* Instruction *
Rewrite the portion of the listing that opens with the line containing "state / province: Washington" and closes with the line containing "collector number: 5779", substituting "taxon name" for "scientific name" and leaving everything else unchanged.
◆ ◆ ◆ ◆ ◆ ◆ ◆
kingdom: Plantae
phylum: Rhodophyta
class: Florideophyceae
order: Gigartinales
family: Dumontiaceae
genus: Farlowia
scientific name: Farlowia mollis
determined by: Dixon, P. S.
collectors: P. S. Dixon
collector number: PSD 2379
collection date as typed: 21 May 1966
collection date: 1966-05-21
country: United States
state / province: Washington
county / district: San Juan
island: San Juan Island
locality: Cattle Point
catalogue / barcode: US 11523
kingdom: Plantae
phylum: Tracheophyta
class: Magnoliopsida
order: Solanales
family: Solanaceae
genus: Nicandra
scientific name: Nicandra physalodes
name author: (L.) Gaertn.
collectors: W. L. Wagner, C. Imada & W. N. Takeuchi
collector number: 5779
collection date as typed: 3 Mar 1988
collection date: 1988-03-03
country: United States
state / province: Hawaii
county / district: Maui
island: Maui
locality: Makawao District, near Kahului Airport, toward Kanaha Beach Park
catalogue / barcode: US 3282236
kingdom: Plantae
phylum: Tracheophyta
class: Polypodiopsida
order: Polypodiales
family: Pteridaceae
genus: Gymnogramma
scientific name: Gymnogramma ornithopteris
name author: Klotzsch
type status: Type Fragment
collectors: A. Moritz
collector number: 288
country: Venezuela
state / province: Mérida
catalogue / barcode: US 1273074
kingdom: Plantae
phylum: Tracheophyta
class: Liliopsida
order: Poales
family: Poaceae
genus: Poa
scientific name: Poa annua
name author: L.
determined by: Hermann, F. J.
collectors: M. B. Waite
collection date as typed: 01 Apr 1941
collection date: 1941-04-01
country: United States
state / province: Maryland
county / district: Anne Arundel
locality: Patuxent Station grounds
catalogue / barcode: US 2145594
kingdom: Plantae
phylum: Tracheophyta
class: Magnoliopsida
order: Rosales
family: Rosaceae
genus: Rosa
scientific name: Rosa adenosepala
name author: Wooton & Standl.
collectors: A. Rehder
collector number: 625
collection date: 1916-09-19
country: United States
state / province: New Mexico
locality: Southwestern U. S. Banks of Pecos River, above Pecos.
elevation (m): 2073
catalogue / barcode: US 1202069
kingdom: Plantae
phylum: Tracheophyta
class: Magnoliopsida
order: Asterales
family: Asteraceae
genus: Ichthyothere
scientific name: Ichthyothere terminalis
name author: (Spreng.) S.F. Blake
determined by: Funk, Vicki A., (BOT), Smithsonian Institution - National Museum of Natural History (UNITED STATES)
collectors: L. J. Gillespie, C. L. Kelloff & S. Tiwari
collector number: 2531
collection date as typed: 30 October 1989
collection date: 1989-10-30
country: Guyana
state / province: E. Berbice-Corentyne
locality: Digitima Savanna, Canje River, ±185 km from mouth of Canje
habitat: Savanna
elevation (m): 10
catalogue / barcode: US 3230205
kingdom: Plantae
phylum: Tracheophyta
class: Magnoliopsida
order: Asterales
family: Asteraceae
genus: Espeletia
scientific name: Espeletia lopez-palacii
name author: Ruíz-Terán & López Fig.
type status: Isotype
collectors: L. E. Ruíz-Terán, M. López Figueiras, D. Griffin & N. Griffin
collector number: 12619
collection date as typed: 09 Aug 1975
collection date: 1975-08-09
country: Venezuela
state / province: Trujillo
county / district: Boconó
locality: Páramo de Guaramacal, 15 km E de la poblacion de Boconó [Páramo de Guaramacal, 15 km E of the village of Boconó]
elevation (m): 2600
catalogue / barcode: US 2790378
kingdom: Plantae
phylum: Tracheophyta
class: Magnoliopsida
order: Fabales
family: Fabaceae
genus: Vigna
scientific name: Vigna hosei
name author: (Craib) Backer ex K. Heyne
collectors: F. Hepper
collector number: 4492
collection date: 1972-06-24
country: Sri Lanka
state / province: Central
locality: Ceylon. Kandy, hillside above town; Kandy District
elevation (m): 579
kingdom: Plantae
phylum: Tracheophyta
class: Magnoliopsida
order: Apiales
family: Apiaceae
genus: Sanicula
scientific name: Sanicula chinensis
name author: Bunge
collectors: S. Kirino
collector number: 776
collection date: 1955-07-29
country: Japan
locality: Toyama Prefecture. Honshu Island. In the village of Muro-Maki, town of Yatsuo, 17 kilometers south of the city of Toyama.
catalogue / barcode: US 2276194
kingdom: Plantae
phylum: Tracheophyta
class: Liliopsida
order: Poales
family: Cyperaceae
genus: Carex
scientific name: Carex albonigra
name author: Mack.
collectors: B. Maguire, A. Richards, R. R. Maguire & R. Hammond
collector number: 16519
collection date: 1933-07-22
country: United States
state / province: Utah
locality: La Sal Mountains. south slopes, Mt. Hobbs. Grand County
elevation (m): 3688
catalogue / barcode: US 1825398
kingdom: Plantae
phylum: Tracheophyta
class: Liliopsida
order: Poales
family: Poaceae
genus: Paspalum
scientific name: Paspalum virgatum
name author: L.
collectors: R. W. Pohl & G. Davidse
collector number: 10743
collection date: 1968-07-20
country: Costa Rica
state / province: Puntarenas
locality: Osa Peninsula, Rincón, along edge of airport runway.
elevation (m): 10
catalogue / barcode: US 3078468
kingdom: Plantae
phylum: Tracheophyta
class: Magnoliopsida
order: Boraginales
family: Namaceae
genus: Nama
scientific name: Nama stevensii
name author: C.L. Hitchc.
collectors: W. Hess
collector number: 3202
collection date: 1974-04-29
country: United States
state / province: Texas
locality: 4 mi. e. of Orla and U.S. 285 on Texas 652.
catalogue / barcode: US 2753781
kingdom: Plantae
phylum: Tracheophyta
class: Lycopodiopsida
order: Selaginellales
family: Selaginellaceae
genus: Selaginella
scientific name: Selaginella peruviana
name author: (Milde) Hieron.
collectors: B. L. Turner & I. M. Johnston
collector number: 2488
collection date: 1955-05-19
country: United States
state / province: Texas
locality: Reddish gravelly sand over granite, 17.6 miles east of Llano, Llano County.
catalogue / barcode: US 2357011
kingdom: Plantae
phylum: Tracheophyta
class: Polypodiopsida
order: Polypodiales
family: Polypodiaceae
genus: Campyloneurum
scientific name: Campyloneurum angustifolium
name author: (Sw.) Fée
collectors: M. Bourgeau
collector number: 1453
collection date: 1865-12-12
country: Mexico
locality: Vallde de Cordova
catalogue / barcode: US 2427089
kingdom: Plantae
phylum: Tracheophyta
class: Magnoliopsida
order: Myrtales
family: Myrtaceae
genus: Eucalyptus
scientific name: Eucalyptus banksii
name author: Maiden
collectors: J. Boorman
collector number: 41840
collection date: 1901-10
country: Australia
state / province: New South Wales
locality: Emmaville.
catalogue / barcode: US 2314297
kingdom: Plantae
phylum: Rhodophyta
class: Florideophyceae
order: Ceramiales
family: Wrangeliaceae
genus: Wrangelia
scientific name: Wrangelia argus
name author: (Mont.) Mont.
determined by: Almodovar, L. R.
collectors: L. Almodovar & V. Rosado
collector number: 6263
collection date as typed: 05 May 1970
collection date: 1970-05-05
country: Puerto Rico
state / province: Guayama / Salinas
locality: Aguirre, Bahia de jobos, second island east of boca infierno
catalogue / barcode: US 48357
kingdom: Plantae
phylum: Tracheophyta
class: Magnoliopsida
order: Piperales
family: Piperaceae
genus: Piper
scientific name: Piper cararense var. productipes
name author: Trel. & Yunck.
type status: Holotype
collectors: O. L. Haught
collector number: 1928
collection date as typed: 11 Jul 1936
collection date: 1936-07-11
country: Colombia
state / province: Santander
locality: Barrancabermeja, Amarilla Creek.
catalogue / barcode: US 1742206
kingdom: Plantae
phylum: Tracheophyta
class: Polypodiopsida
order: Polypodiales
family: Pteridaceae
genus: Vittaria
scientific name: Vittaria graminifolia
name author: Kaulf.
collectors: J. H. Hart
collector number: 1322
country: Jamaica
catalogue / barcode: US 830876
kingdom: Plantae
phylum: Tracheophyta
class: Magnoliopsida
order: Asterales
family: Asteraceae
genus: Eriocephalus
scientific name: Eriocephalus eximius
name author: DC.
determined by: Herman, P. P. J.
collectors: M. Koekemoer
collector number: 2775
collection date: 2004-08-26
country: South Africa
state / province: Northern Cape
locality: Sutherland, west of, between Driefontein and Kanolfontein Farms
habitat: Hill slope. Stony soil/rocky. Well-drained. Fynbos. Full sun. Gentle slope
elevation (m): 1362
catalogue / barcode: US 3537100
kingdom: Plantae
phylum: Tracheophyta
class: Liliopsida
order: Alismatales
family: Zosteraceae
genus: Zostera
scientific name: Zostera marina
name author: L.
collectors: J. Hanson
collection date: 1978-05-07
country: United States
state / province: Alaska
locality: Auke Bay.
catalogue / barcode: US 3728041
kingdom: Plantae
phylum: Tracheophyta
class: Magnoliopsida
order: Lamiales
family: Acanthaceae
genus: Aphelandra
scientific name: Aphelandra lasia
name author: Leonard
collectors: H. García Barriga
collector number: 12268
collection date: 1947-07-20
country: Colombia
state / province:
◆ ◆ ◆ ◆ ◆ ◆ ◆
* Full answer *
state / province: Washington
county / district: San Juan
island: San Juan Island
locality: Cattle Point
catalogue / barcode: US 11523
kingdom: Plantae
phylum: Tracheophyta
class: Magnoliopsida
order: Solanales
family: Solanaceae
genus: Nicandra
taxon name: Nicandra physalodes
name author: (L.) Gaertn.
collectors: W. L. Wagner, C. Imada & W. N. Takeuchi
collector number: 5779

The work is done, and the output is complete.